Shaft Walls - For the townhome, we'll be installing a shaft wall to separate the two units for fire code and noise purposes.  The wall, made from two layers of 1" rock, floats in the 4" gap between the units and is connected to the framing with aluminum clips.  In the case of fire, the clips on the burning side melt, the framing falls away and the shaft wall is left attached to the non-burned side.  For noise, it creates an airspace between the two units that virtually eliminates sound transmission.

USG has a pretty decent guide for more info and pictures if you're interested, www.usg.com/rc/system-catalogs/usg-area-separation-walls-catalog-en-SA925.pdf

Multilap Siding - As you've probably noticed, we use multilap (AKA cottage lap) siding for most of the building, with lap siding as an accent in a few places.  Multilap siding is significantly more costly than standard hardboard lap sidings, though we think the benefits outweigh the additional costs.

Here's why:

The overarching reason is that it’s a lot more volunteer friendly.  To get multilap started, we only need to snap one chalk line around the house instead of lines for each course like lap siding.  Although it can be done incorrectly, the ship lap generally keeps the siding aligned the rest of the way up.  Since trim boards go on over the top, we can make ugly cuts at the corners and around openings.  This also allows us to start siding with big groups sooner as we don't have to have all the trim up first.  We can also use aligned joints and cover them with a batten strip instead of fooling with band-aids to cover the gaps.

Despite the negatives of cost and 16" OC framing required by the siding manufacturer, we think it’s a good deal


Improved Communications - Over the summer, with the help of several volunteers, we've improved our construction web page substantially. It now contains all of our quick guides, blueprints for the current homes, primers on tool safety and a list of tasks for upcoming work days. The objective of these new features is to make construction faster and more efficient and enable new volunteers to be more engaged in solving affordable housing issues in their community.

The quick guides are designed to be a two page basic overview on: what tools and materials are needed, safety considerations, team roles, common mistakes mad finally how to do the job.  We'd like to use these to help our leads review what needs to be done ahead of time and review what needs to done with their crews to make construction faster and more efficient.  Hopefully, you'll find them helpful when you're on site.

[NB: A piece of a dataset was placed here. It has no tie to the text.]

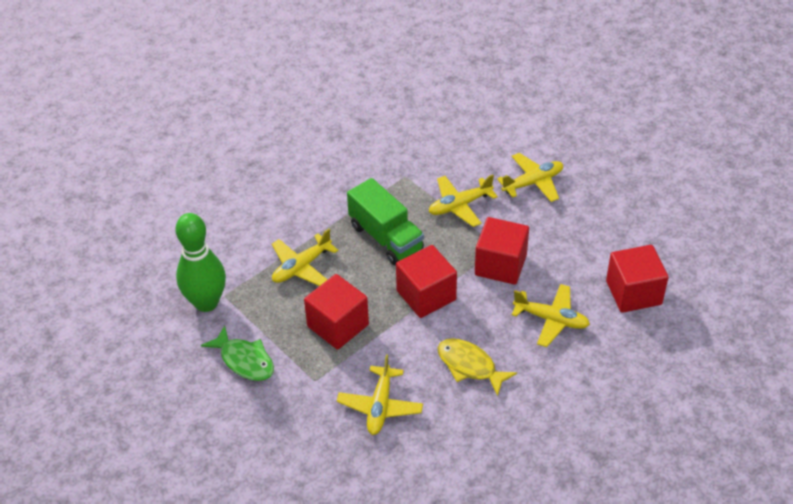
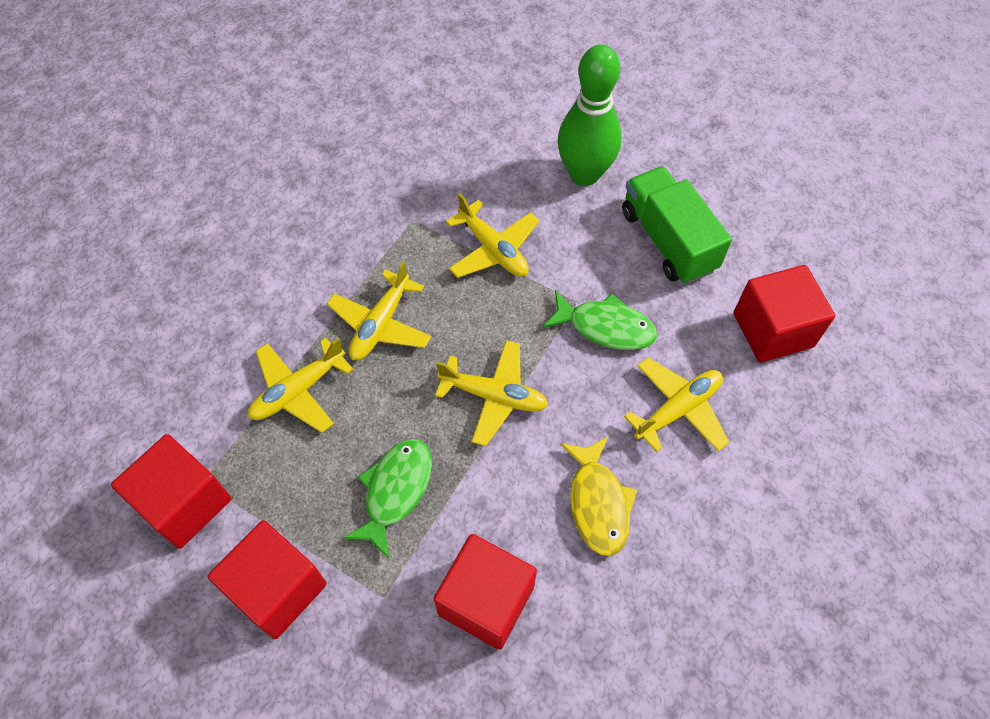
green fish: 1 -> 2

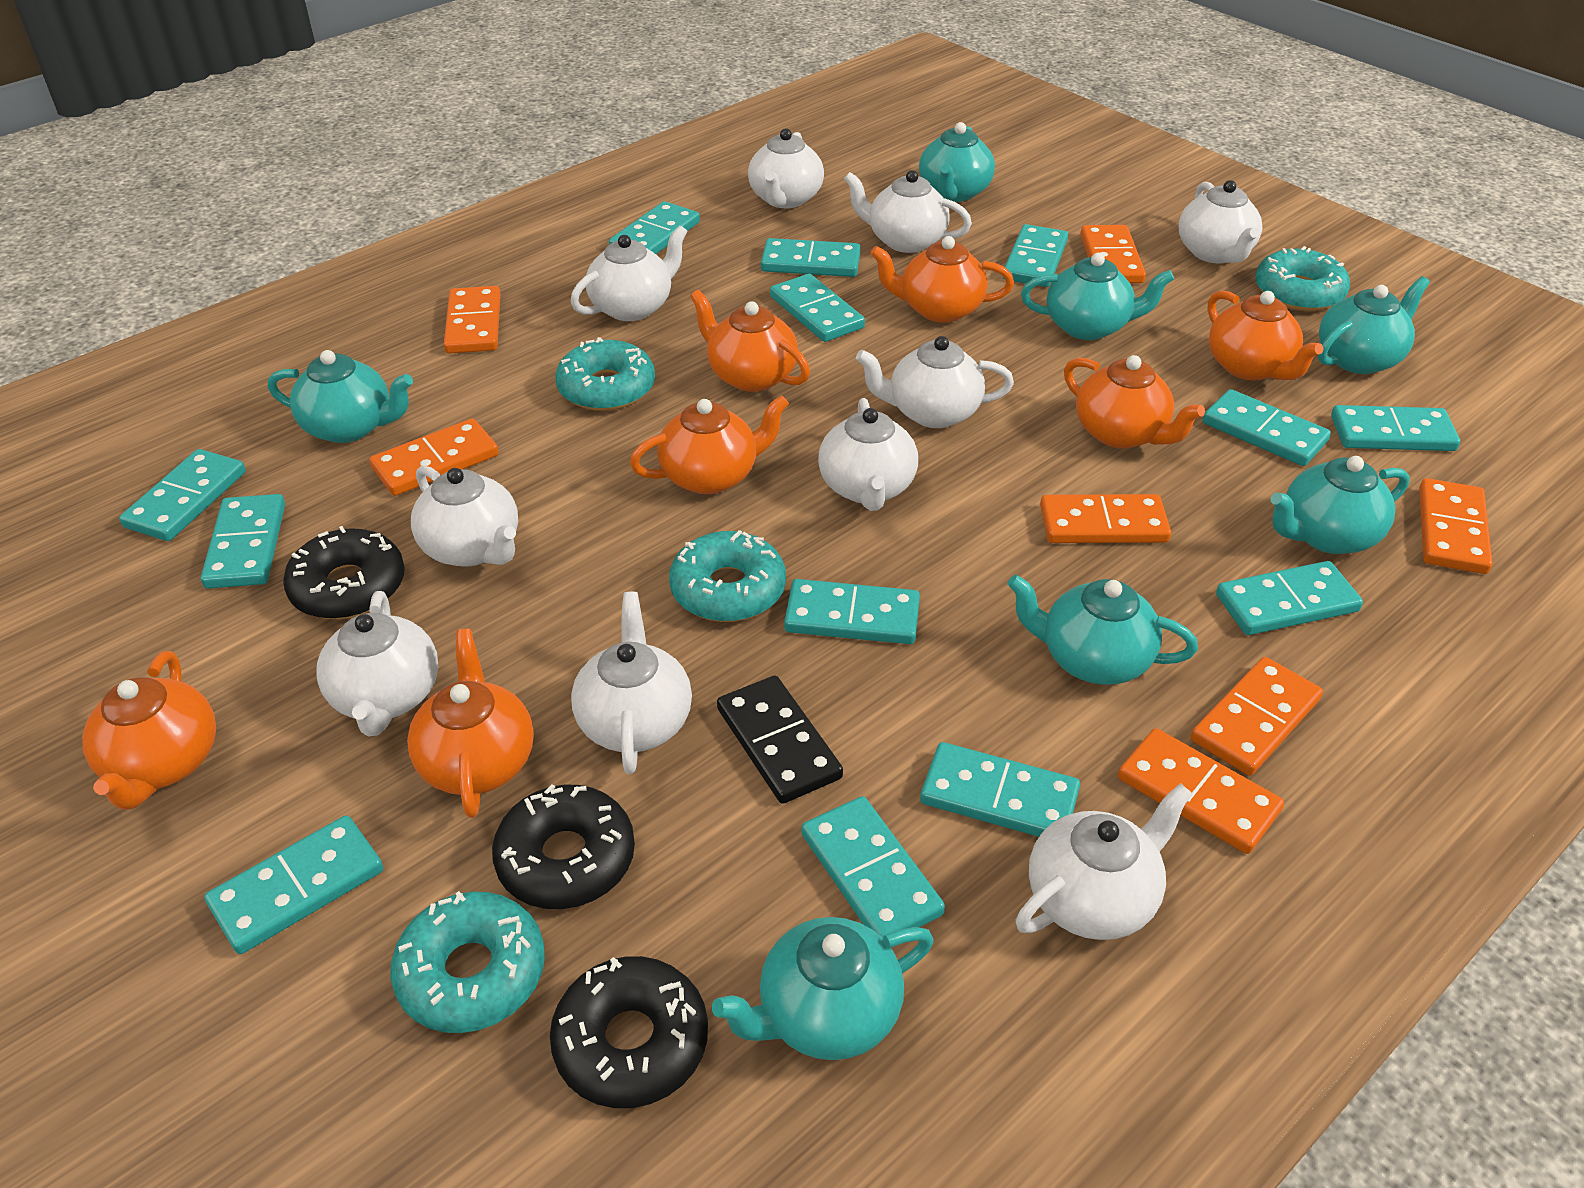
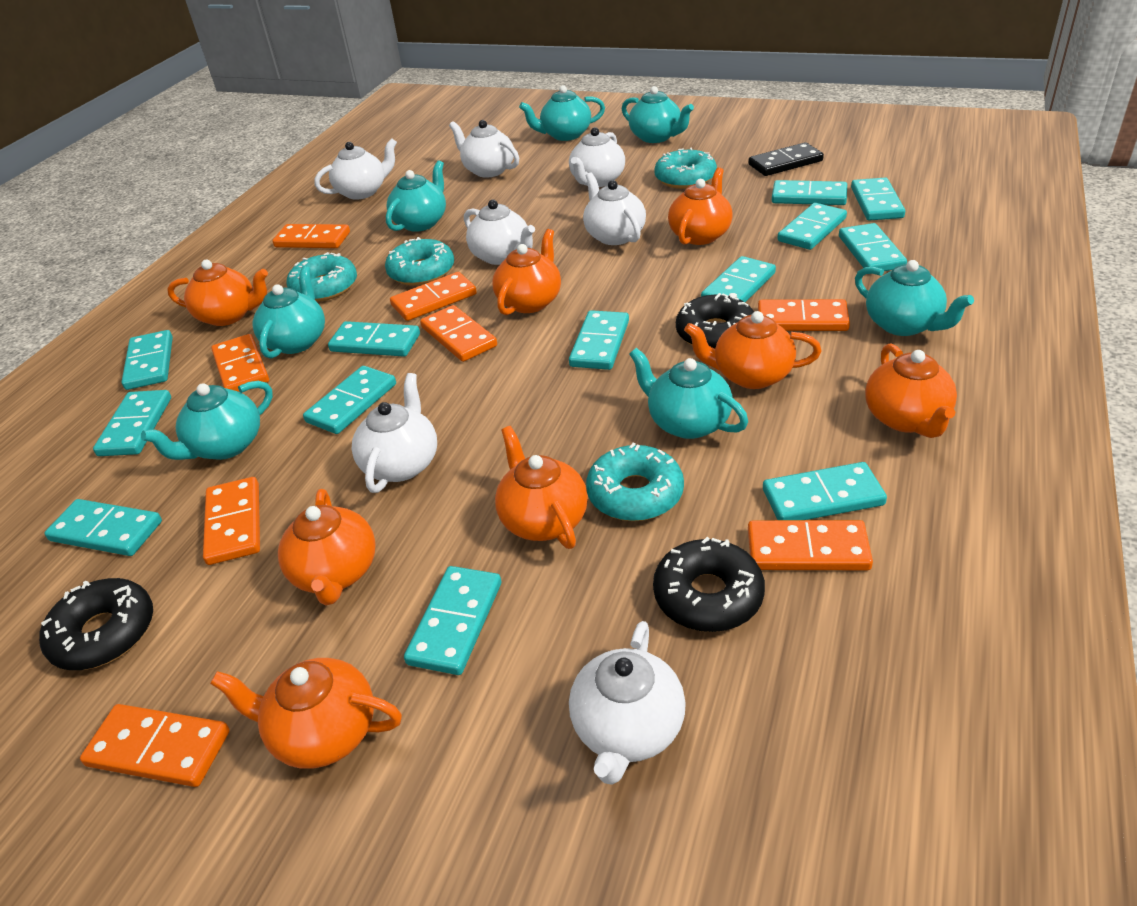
orange domino: 7 -> 8
orange teapot: 7 -> 8
white teapot: 10 -> 7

If you've got a few minutes before you come to work, take a look at the blueprints to see what we're building is supposed to look like.  We tend to make at least a few mistakes per house that could have been avoided if we'd spent a little more time with the plans.

The workweek PDF contains a detailed list of work for the next several days.  I'm hoping to update it Tuesdays and Thursdays to give people a better idea of what we're working on.  At some point soon, we'll post the entire schedule so people can see how we're doing vs. baseline. Last, now that there's a solid list of the volunteer tasks available on the web, I'll try sending one email a month instead of two.